Sono due i temi che hanno rovinato le Feste ai dirigenti e ai militanti dem. Del primo – il crollo del tesseramento – nel partito non parla nessuno, tantomeno i candidati in campo per la nuova segreteria del partito. Del secondo (l’intervista rilasciata ieri da Dario Franceschini al Corriere della Sera) parlano tutti, per lo più per contestarla.
Il buco nero in cui sono finite 270mila tessere nel breve volgere di meno di due anni (erano 830mila nel 2008, agli esordi, ma era un’era geologica fa, 380mila con Renzi, 320mila nel 2021, sono 50mila oggi, di cui 10 mila on-line) è impressionante.
La prima conta interna, quella che si tiene, appunto, tra gli iscritti, rischia di diventare una corsa al ribasso, per pochi intimi. Certo, da qui alla data delle primarie aperte (19 febbraio) la stima e la speranza è una risalita, fino a 90mila, frutto soprattutto delle nuove iscrizioni dei supporter dei due candidati principali (Bonaccini e Schlein). Ma a votare alle primarie chiuse (termine ultimo il 12 febbraio) sarà solo chi ha sottoscritto la tessera entro il 31 dicembre di quest’anno.
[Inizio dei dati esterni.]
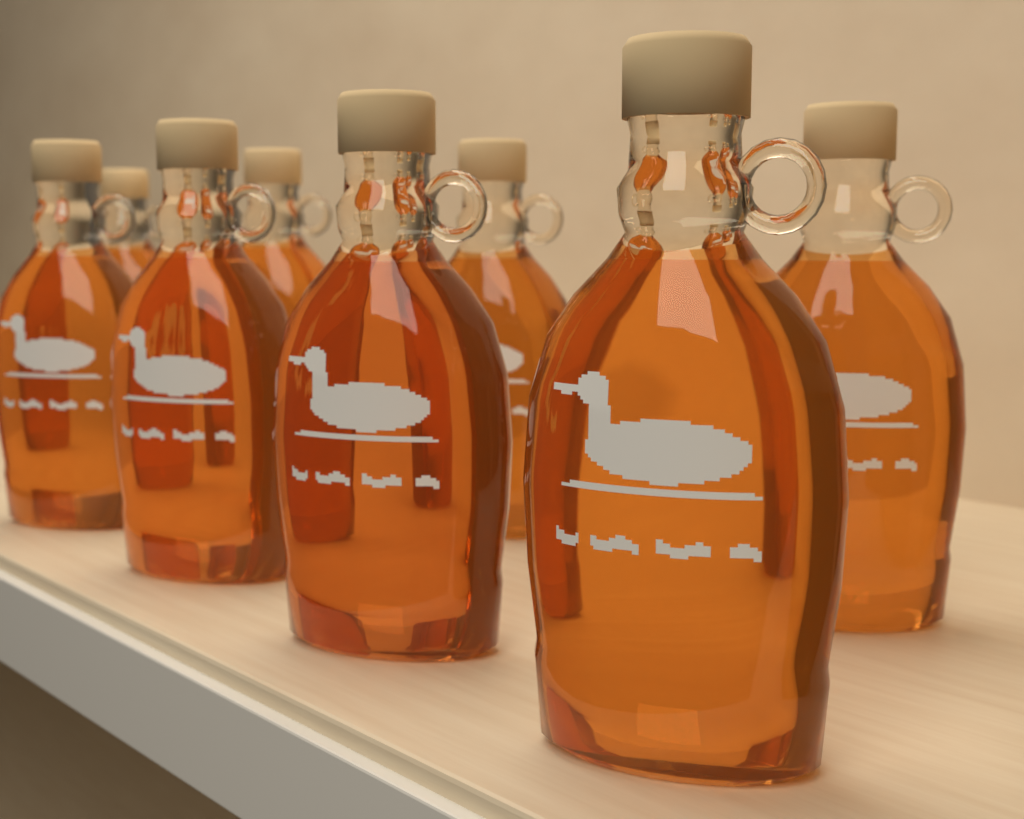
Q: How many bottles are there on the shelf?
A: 8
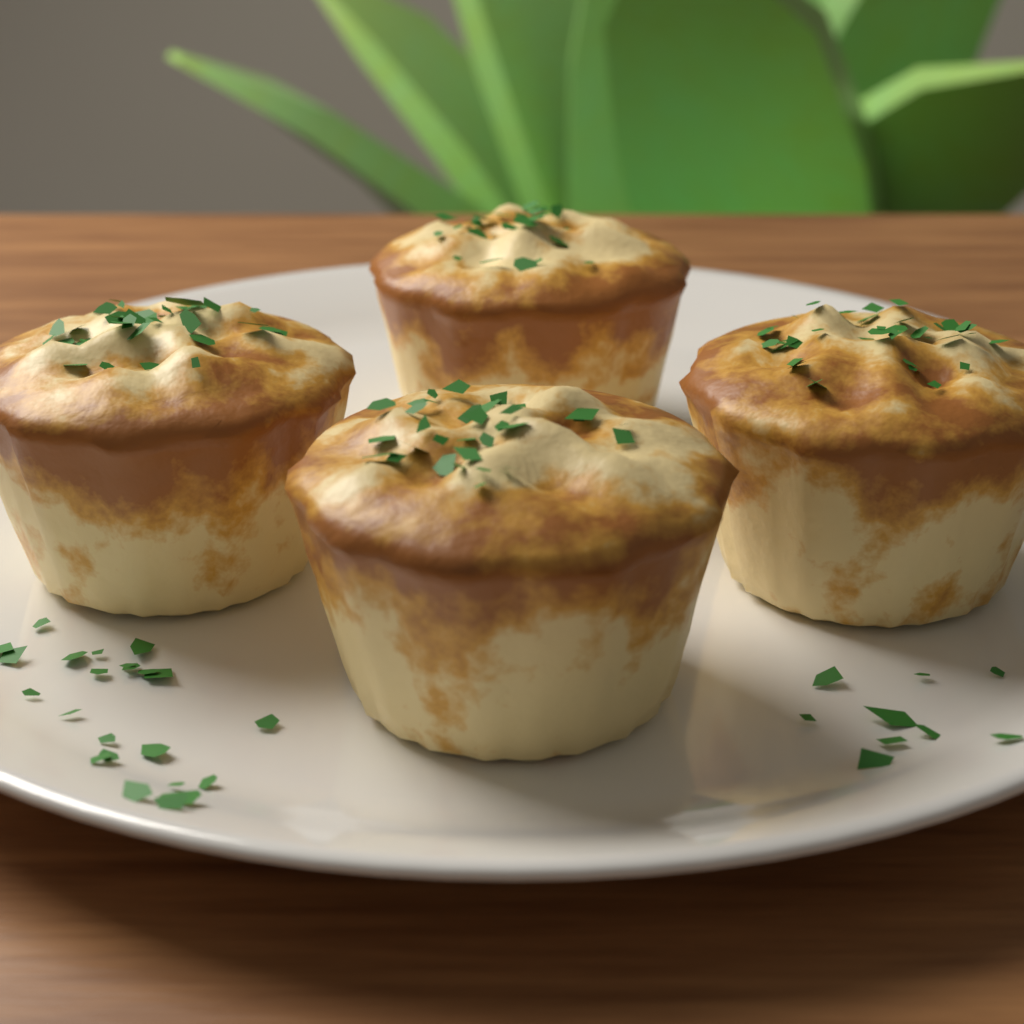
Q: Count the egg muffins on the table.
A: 4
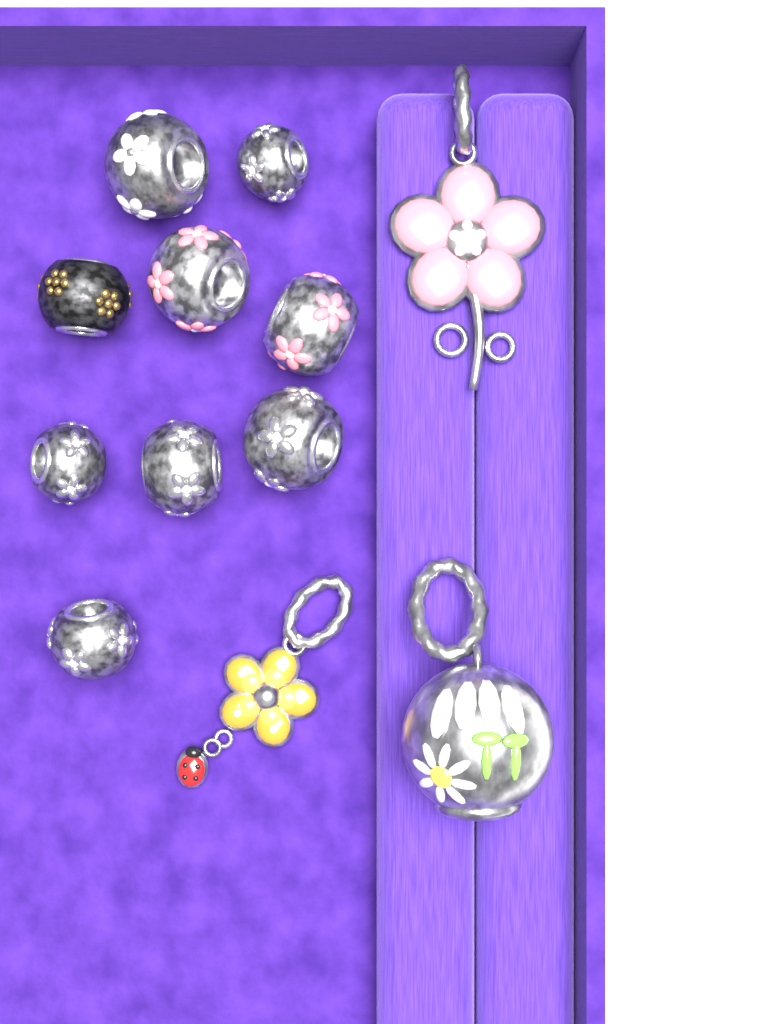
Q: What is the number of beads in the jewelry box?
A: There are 9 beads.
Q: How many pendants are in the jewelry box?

I quattro candidati si giocheranno i consensi di 50mila militanti, non di più. Un bottino magro per tutti. Senza dire del fatto che le primarie aperte (nel 2019, vincitore Zingaretti, parteciparono in 1,6 milioni) saranno, pur considerando un calo più che fisiologico (sarebbe considerato un successo, al Nazareno, superare anche solo il milione netto di votanti), tutto un altro film e potrebbero non corrispondere affatto all’orientamento degli iscritti, oggi troppo davvero troppo pochi per risultare indicativi degli orientamenti del più vasto ‘popolo’ degli elettori.
Per la prima volta i due voti potrebbero, cioè, non coincidere, come è sempre successo in passato.
Ma del crollo degli iscritti non parla nessuno. Meglio parlare dell’intervista in cui Dario Franceschini appoggia ufficialmente la corsa di Elly Schlein. Non tanto per i giudizi encomiastici ("Solo lei rappresenta la sinistra moderna", "Di personalità come lei ne nasce una ogni 10 anni") o per la furia rottamatrice ("Elly deve cambiare tutto", "non serve continuità, ma punti di rottura"), ma per una frase ("La generazione mia e di Bonaccini ha sempre guidato il partito, ora lasci il passo") che ha fatto saltare la mosca al naso ai sostenitori del governatore.
Accumunare Bonaccini a chi, come Franceschini, è sempre stato al comando nel Pd indigna i bonacciniani. "Bonaccini fa paura perché cambierà davvero il gruppo dirigente" ribatte Francesca Puglisi. E Davide Di Noi rimprovera a Franceschini i "posti sicuri in lista" e di voler sbarrare la strada "a chi a Roma non c’è mai stato e ripudia le correnti". Certo è che la corrente di Franceschini, Area dem, è in disfacimento, come molte altre, del resto. Piero Fassino non ha condiviso la scelta di sostenere Schlein, Marina Sereni neppure.
Pina Picierno (donna, giovane, del Sud) da oggi sarà, la vera ‘numero 2’ della mozione Bonaccini. Ma anche la sinistra interna non riesce a ‘tenere’ tutti i suoi sulla candidatura della Schlein, come dimostra la candidatura, in solitaria, di Cuperlo e si mostra tiepida, di fronte al ciclone Elly. Il quale – come la De Micheli, per motivi generazionali e di genere – può togliere voti soprattutto a Schlein. Ma nel giro tra gli iscritti, che sono assai pochi. Nelle primarie aperte si giocherà una partita che, ad oggi, appare davvero impronosticabile.